Innenwelt und Außenwelt

Von Corinna Willführ

In ihrem neuen Buch „Innenwelt – Außenwelt“ geht die Bad Nauheimer Wissenschaftlerin Susie Vrobel der Frage nach: „Wie verträgt sich die Welt in uns mit der Welt um uns herum?“ Das Buch ist eine „schwierige Lektüre“, meint Landbote-Autorin Corinna Willführ. Sie hat Susie Vrobel zu dem Buch interviewt.

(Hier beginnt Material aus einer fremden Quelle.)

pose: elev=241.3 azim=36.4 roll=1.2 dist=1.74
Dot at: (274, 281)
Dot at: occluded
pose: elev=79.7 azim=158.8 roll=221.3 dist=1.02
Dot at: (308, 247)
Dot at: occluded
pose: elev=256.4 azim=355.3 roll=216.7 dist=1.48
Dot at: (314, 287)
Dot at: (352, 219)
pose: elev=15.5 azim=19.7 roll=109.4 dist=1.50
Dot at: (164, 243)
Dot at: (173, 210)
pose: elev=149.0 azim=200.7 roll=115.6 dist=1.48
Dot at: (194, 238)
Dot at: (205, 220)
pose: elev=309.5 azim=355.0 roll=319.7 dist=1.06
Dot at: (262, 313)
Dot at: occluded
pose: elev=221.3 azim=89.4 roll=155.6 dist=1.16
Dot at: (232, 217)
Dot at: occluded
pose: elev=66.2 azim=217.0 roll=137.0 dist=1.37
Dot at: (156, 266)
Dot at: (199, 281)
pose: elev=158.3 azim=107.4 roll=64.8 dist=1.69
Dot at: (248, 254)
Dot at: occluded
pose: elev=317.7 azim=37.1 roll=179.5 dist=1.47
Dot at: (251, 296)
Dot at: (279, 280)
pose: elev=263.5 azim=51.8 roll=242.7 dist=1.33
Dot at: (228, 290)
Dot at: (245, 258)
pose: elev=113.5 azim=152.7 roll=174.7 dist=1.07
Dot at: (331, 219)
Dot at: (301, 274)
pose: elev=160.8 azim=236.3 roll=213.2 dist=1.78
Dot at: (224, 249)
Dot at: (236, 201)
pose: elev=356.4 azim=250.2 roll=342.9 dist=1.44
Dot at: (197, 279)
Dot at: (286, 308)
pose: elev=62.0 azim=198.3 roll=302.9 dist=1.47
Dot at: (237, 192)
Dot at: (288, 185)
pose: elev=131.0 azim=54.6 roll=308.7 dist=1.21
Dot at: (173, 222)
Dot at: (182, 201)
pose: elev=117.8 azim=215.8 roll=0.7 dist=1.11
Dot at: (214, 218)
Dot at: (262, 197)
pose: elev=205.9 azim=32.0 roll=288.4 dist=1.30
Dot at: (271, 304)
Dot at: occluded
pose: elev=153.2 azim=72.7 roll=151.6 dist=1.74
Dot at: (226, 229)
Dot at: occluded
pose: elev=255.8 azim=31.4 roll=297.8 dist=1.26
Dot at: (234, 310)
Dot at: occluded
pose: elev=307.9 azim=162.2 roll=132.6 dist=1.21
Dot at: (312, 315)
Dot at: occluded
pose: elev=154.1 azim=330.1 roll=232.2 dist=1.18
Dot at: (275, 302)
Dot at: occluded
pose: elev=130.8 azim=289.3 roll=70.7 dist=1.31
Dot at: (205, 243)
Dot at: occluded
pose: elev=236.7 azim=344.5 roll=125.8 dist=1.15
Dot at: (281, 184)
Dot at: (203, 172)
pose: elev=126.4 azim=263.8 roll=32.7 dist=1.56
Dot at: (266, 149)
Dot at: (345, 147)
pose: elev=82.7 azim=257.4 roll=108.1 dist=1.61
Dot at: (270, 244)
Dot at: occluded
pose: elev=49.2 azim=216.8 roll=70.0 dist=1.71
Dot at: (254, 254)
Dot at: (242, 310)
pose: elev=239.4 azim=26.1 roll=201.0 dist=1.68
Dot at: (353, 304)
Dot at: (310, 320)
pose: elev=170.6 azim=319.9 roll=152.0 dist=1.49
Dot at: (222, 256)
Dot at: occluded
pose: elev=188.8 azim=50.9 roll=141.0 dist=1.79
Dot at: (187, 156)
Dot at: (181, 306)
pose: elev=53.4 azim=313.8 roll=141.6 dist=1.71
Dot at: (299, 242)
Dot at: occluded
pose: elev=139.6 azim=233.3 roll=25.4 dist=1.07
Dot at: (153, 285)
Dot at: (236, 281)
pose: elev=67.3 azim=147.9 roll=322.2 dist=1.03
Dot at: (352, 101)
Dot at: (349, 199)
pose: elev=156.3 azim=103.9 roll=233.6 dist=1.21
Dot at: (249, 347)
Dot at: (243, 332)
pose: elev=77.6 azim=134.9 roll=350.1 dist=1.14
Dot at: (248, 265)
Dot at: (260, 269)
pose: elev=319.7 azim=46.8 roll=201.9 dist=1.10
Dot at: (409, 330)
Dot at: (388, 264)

Die Einschränkungen während des zweiten Lockdowns in der Corona-Pandemie wirbeln den Alltag nun schon seit zehn Wochen gehörig durcheinander und lassen ihn zugleich erstarren. Auch wenn Waschen, Schneiden, Föhnen seit 1. März wieder möglich sind: Gewohnte Rituale wie das wöchentliche Sporttraining, der Restaurant- oder Museumsbesuch können weiterhin nicht oder nur unter Auflagen stattfinden. Die Kommunikation im Beruf erfolgt für viele nur noch aus dem Homeoffice. Für Familien oder Singles, für Kinder, Jugendliche und Senioren:innen: Durch Covid 19 und seine Folgen ist das gewohnte Leben aus den Fugen geraten. Ein „gesundes“ Verhältnis von Alleinsein und Miteinander ist aus der Balance.

Phänomen Zeit

Zu diesem gehört auch die Zeit, die man nur mit sich oder mit anderen verbringt. Susie Vrobel, Jahrgang 1961, beschäftigt sich seit vielen Jahren mit dem Phänomen Zeit. So hat die promovierte Philosophin aus Bad Nauheim dazu nicht nur international Vorträge gehalten und mehrere Fachbücher geschrieben, sondern auch ein eigenes Institut gegründet: das Institute für Fractal Research, ein Forum, in dem sich eine internationale Gemeinschaft über die Erforschung nicht-linearer Phänomene austauscht. In ihrer aktuellen Publikation unter dem Titel „Innenwelt – Außenwelt“ geht die Wissenschaftlerin der Frage nach: „Wie verträgt sich die Welt in uns mit der Welt um uns herum?“ 138 Seiten, plus 20 Seiten Literatur- und Quellenhinweise, umfasst ihr in zehn Kapitel untergliedertes Werk. Eine schwierige Lektüre.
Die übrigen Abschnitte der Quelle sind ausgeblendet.